When the microglia were altered in rats, their performance in simple memory tasks improved by up to 50%, rather than deteriorating.
While the effect was temporary, the discovery suggests these cells could be targeted in the development of new therapies designed to enhance memory formation, with the hope of preventing cognitive decline as people grow older.
Worldwide, around 50 million people have dementia, with nearly 10 million new cases each year. In Australia, dementia and aging-related cognitive decline affect 9% of people aged over 65.
Chief Investigator and senior author, Associate Professor Sarah Spencer, said the unexpected results of the study expanded our understanding of memory formation and the role of neuroinflammation in memory loss.
“Cognitive decline is a big problem for our aging population, and we currently have very few treatments to treat or prevent it,” Spencer said.
“Even in healthy adults, optimizing how well we learn and remember can give us a substantial performance edge at work and socially.
“Our study has for the first time shown a link between changes in the immune cells of healthy brains and improved cognitive function.
“While it’s early days and a lot more research is needed, we hope our findings may lead to new therapies that can stimulate these immune cells to boost memory and keep our brains powering as we age.”

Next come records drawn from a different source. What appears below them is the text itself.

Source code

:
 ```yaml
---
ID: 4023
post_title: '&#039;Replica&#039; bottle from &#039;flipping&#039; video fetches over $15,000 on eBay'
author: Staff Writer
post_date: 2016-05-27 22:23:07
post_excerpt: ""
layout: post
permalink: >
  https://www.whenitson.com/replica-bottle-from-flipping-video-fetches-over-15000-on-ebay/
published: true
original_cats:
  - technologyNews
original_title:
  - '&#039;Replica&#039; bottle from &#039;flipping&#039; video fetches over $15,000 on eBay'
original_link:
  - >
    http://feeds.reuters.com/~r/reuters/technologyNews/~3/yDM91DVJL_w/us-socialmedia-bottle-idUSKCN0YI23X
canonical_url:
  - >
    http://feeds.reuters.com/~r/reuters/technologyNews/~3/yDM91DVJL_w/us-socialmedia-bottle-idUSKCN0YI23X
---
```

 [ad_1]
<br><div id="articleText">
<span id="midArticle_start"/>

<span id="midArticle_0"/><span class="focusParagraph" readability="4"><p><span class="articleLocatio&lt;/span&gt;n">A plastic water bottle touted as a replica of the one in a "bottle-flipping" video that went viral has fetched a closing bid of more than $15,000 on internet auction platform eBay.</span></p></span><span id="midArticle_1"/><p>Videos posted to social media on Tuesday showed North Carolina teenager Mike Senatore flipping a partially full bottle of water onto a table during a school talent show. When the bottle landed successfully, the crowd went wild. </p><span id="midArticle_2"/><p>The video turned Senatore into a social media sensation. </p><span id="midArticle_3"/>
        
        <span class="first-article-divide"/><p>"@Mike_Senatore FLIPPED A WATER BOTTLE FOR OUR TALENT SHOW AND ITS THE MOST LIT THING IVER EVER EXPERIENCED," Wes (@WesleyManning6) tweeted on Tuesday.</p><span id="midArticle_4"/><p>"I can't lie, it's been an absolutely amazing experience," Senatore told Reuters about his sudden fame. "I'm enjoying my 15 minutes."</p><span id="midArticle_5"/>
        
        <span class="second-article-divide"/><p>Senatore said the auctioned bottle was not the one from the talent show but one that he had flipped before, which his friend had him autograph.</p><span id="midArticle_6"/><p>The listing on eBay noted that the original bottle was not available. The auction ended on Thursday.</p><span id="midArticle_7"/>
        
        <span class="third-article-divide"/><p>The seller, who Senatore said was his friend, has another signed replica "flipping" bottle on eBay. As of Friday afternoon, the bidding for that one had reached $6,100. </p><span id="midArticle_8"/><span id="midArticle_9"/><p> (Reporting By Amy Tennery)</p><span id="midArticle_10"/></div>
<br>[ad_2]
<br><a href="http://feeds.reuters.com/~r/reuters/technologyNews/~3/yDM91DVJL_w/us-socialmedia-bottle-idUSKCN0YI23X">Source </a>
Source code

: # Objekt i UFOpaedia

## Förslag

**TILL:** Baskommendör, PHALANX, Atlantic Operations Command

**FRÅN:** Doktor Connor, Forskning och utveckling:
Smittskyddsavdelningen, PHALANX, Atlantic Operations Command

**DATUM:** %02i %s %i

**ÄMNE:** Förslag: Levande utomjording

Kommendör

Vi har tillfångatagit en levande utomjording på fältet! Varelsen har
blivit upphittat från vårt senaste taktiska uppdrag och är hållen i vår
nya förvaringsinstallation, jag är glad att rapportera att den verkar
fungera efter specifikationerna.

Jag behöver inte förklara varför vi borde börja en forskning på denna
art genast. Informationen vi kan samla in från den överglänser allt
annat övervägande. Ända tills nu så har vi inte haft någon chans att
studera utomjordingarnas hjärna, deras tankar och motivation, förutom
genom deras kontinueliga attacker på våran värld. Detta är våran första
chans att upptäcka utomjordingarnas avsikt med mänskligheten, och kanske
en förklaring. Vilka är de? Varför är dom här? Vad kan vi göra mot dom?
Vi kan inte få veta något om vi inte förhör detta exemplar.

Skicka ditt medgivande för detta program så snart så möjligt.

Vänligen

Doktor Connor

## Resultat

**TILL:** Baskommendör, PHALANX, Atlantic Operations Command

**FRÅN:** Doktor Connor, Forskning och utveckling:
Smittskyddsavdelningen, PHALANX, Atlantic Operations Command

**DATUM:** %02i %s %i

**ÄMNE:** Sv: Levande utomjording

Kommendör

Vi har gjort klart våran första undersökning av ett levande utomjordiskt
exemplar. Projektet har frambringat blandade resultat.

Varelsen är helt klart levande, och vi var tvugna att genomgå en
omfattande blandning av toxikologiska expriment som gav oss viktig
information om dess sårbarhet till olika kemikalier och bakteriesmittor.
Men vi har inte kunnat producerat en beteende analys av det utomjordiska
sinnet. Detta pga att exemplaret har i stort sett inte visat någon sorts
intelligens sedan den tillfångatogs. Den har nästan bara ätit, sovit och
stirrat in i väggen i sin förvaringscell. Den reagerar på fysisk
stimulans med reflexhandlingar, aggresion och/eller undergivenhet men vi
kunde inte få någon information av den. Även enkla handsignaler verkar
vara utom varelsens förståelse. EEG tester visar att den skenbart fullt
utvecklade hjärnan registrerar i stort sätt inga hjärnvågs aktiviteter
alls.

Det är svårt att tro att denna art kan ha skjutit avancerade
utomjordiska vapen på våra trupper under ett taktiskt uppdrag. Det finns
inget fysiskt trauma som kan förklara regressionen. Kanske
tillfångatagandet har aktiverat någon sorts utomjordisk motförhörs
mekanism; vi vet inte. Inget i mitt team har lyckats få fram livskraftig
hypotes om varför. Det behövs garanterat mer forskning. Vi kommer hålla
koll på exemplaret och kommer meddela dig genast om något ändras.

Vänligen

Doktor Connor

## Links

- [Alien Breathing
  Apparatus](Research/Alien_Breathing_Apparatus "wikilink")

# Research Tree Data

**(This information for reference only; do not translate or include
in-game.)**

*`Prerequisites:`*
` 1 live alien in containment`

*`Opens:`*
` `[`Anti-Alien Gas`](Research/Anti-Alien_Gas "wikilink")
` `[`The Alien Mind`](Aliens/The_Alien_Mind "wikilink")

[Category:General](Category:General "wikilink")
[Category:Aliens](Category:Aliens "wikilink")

Activating memory with activated microglia
In the study, published in Journal of Neuroinflammation, the researchers worked with a unique type of rat to test the effect of microglia on cognitive function.
The study looked how the rats performed memory tasks when the immune cells were present and compared this with their performance when almost all the microglia were knocked out.
They found that removing almost all the microglia made no difference in memory tasks.
But when the microglia regenerated, this led to astounding results: researchers ran the same memory tests on the rats and they performed 25-50% better than normal rats.
Importantly, the regenerated microglia were a different shape—similar to the “activated” shape that these cells have when dealing with inflammation.
“We are still exploring what makes these cells different when they repopulate the brain, but their shape tells us they may be more active than usual, potentially making the neurons more effective to encourage better memory,” Spencer, an NHMRC Career Development Fellow at RMIT, said.
“The effect doesn’t last. As the microglia go back to their usual shape, memory performance also goes back to normal.
“The next stage in the research is closely investigating these regenerated microglia to better understand the mechanisms at work, with the aim of finding ways to turn the temporary memory boost into a long-lasting effect.”
Microglia-suppressing therapies are currently being tested in clinical trials in the US, as potential treatments for multiple sclerosis.
“With our new understanding of the role of microglia in memory, it may be possible in future to test the therapies originally designed for MS and assess their potential in improving cognitive function as well,” Spencer said.
Spencer is a leading researcher in the Neurodevelopment in Health and Disease program at RMIT, a multi-disciplinary research group in the School of Health and Biomedical Sciences established to identify the determinants of healthy brain development, and early origins of neurological disease.